Since the beginning of 2011, violence in Syria has caused mass displacement within the country and across its borders into Lebanon, Jordan, Iraq and Turkey. By July 2012, street fights and shelling had reached Aleppo and Damascus, previously safe havens for many who had fled from other areas.
To date over 123,480 people have been registered by UNHCR in Syria’s neighbouring countries, with more than half of these being children. Actual numbers are thought to be higher. This significant influx of refugees called for an urgent scale-up of response in the region.
Jordan has been one of the recipients of the highest number of Syrians. The majority are staying in host communities in Amman, Irbid, Ramtha and Mafraq and many are staying with already vulnerable families, in poorer areas of the south and throughout Jordan. This is putting pressure on household resources.
The Jordan National Red Crescent Society has been providing essential relief through food and non-food items to Syrians registered in Amman and the northern and southern areas. Staff and volunteers carry out house visits and hold regular discussions with people arriving at distributions, as well as with those newly registering, to understand their situation and needs. In partnership with the International Federation of Red Cross and Red Crescent Societies (IFRC), the organization carried out three rapid assessments in Jordan in June and July, covering Amman, Ramtha, Irbid and Mafraq. These have indicated the need to provide families with cash for paying rent and purchasing essentials items, in addition to hygiene promotion sessions, to improve health conditions in overcrowded communal areas. With the colder months on the way, there will also be a need for winter blankets.
By the end of July 2012, 32,796 Syrians had registered in Lebanon with UNHCR, with over 80 per cent of these coming from Homs. The majority of these people are residing in the northern areas of the country, and in the Beka’a valley. In July, some 20,000 Syrians crossed into Lebanon over a period of 48 hours alone, although not all of these people were in need of assistance and many planned to return to Syria shortly after.
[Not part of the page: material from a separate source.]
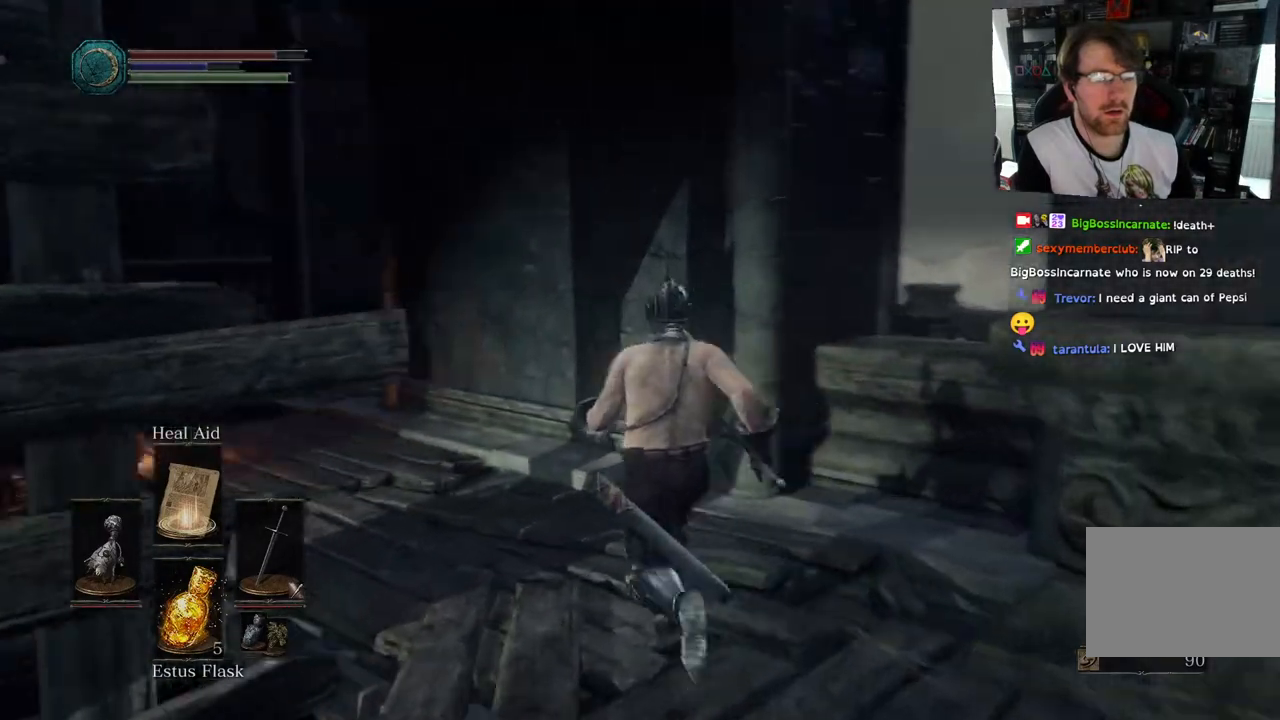
{"buttons": [], "left_stick": "up", "right_stick": "center", "events": [[167, "right_stick", "down-left"], [483, "right_stick", "center"]]}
A large number of Syrians however, are unwilling to return to their country until stability and security are restored in their home villages.
Lebanese Red Cross teams have been saving the lives of hundreds of people in desperate need through first aid treatment, evacuation, hospital transfer services, transportation and support through blood units. Emergency teams work daily to transport urgent cases from border areas to hospitals in Akkar and Tripoli.
Schools have been opened up to accommodate Syrian families, but pressure on local infrastructure is growing and water and sanitation interventions are needed. At least 22 collective shelters have been built in the north and in Beka’a, and 10 small mosques have been converted it to accommodate families. Syrian children are receiving remedial classes from humanitarian organisations to allow their studies to continue.
On July 23rd, the Iraqi Prime Minister ordered borders to be opened for Syrians fleeing the violence to be welcomed through border points of Al Waleed, Al Qa’im and Rabyeh. The Iraqi Red Crescent Society was quick to respond, establishing a camp and providing food and water to people crossing into Iraq. As the situation has developed, the organization is focusing on health interventions in areas where Syrians are living.
Until the end of July, the total number of Syrians residing in Iraq was over 12,000. There are over 87,000 registered Iraqi refugees in Syria, and therefore plans are in place for a response to the expected increased influx as the situation in Syria continues.
With mounting violence across Syria, forcing tens of thousands to flee across borders, The IFRC has launched an emergency appeal to increase the response required to assist this ever-growing vulnerable population in the region. This appeal seeks 3.7million Swiss francs and focuses entirely on the needs in the neighbouring countries. The Jordanian Red Crescent, the Lebanese Red Cross and the Iraqi Red Crescent societies will implement essential activities with support from IFRC, to assist 55,000 people over the next six months.
Emily Gilbert, disaster response delegate at IFRC Middle East and North Africa, said the National Societies in the region were playing a vital complementary role to the Syrian Arab Red Crescent during the crisis. “Supporting these National Societies through this Regional Population Movement Emergency Appeal will secure wider reach and life-saving assistance to the affected population,” she said.